═══ Material provided
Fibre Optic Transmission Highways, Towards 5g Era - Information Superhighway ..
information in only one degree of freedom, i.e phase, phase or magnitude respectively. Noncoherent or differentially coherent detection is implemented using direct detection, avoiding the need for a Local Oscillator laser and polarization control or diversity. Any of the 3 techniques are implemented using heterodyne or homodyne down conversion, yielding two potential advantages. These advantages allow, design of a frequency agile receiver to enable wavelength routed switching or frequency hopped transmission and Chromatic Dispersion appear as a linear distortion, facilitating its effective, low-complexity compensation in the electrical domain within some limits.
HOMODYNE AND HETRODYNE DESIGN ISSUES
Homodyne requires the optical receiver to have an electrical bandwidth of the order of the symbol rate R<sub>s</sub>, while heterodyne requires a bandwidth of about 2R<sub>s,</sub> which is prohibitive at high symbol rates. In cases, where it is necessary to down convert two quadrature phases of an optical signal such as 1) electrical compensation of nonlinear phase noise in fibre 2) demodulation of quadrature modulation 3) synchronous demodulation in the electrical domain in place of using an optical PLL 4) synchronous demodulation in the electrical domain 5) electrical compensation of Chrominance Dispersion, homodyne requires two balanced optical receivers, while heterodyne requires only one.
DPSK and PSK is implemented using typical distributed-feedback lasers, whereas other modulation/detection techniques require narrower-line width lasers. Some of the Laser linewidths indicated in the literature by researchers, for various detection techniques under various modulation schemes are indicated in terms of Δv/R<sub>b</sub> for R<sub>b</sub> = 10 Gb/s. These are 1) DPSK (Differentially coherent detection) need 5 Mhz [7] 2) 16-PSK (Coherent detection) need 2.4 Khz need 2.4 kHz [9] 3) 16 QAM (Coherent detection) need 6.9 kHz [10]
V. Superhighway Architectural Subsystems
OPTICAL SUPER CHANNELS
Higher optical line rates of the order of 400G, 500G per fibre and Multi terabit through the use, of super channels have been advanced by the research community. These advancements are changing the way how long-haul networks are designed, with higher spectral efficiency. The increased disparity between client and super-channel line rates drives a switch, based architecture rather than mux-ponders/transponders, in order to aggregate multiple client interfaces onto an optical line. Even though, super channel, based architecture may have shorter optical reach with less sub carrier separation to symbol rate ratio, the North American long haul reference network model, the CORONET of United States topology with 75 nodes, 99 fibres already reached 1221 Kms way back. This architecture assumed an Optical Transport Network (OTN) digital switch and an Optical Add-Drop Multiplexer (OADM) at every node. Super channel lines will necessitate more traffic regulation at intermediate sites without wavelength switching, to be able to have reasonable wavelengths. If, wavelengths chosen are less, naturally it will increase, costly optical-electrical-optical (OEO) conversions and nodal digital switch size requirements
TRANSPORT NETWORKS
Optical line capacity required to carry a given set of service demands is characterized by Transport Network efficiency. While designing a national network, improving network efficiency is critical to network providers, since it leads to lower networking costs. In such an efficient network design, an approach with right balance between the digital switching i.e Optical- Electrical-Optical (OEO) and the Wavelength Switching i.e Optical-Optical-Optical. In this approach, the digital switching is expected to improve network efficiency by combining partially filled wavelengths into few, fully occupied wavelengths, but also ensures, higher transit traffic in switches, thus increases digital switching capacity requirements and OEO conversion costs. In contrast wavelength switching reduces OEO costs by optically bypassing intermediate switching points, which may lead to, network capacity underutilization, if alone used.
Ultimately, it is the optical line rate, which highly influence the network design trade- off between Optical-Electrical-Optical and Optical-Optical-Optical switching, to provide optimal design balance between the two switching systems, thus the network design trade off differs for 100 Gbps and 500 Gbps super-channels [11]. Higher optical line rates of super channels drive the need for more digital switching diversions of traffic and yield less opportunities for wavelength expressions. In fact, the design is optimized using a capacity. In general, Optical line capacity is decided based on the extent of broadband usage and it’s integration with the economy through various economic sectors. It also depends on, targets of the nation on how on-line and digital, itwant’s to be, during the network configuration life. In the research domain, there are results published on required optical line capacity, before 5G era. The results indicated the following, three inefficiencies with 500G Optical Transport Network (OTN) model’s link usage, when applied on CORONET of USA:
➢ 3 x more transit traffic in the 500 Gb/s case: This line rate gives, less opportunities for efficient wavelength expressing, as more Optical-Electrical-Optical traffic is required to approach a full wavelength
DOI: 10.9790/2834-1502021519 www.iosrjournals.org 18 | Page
══════
■ **Work request**:
Among the lines of these entries, find those that contain "Superhighway". Give their number and nothing else.

■ **Answer box**:
2